Als eine der größten deutschen Insolvenzen des ersten Quartals führt die Restrukturierungsberatung Falkensteg mit einem geschätzten Umsatz von 315 Mill. Euro die Insolvenz in Eigenverwaltung von Gerry Weber. Die dritte Restrukturierung des Modehauses binnen sechs Jahren endete vor wenigen Tagen mit einem Verkauf der Markenrechte im Zuge eines Asset Deals nach Spanien.
Schwierige Asset Deals
Der Weg zu einem erfolgreichen Asset Deal wird Janjuah zufolge beschwerlicher: „Viele Distressed-M&A-Investoren werden zurzeit mit Kaufangeboten geradezu überhäuft, sehen dann aber nur wenige Fälle, in denen sie vom Asset und seinem Geschäftsmodell wirklich überzeugt sind“, berichtet er. „Insolvenzverwalter stehen dann oft vor der schwierigen Situation, dass sie nur einen oder zwei ernsthafte Kaufinteressenten haben.“
Über alle Umsatzgrößen hinweg dürften die Insolvenzzahlen auch 2026 weiter steigen, erwarten die Analysten von Allianz Trade. Weltweit gehen sie für das kommende Kalenderjahr von einem Zuwachs von 5% aus. 2026 wäre dann seit 2022 das fünfte Jahr mit steigenden Insolvenzen in Folge.

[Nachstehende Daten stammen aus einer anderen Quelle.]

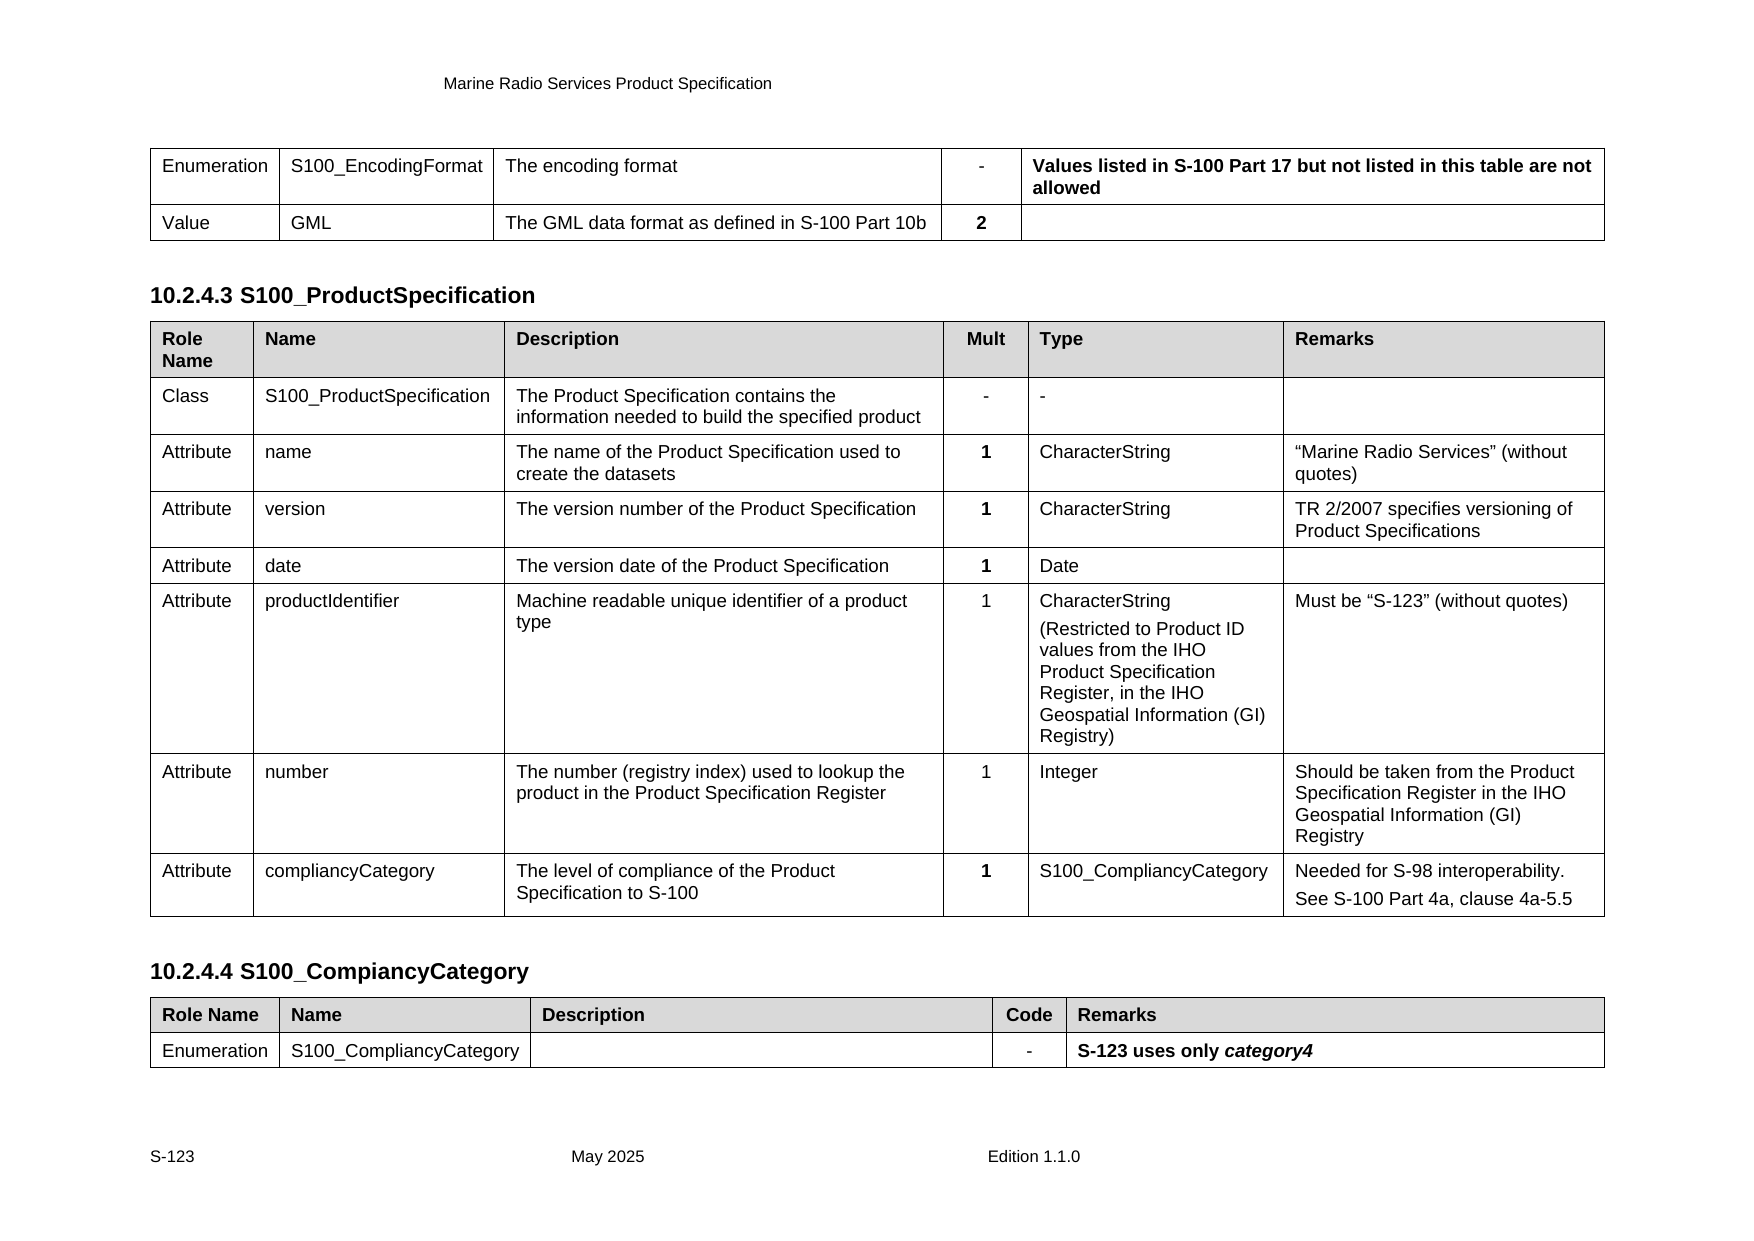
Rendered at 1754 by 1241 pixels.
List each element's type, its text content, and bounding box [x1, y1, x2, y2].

Auch Deutschland muss 2026 noch mit steigenden Zahlen rechnen, die Insolvenzprognose kalkuliert mit einem Anstieg um 3%. Darin ist berücksichtigt, dass das Finanzpaket für Infrastruktur und Verteidigung die negativen Folgen durch US-Zölle zumindest in Teilen auffangen dürfte.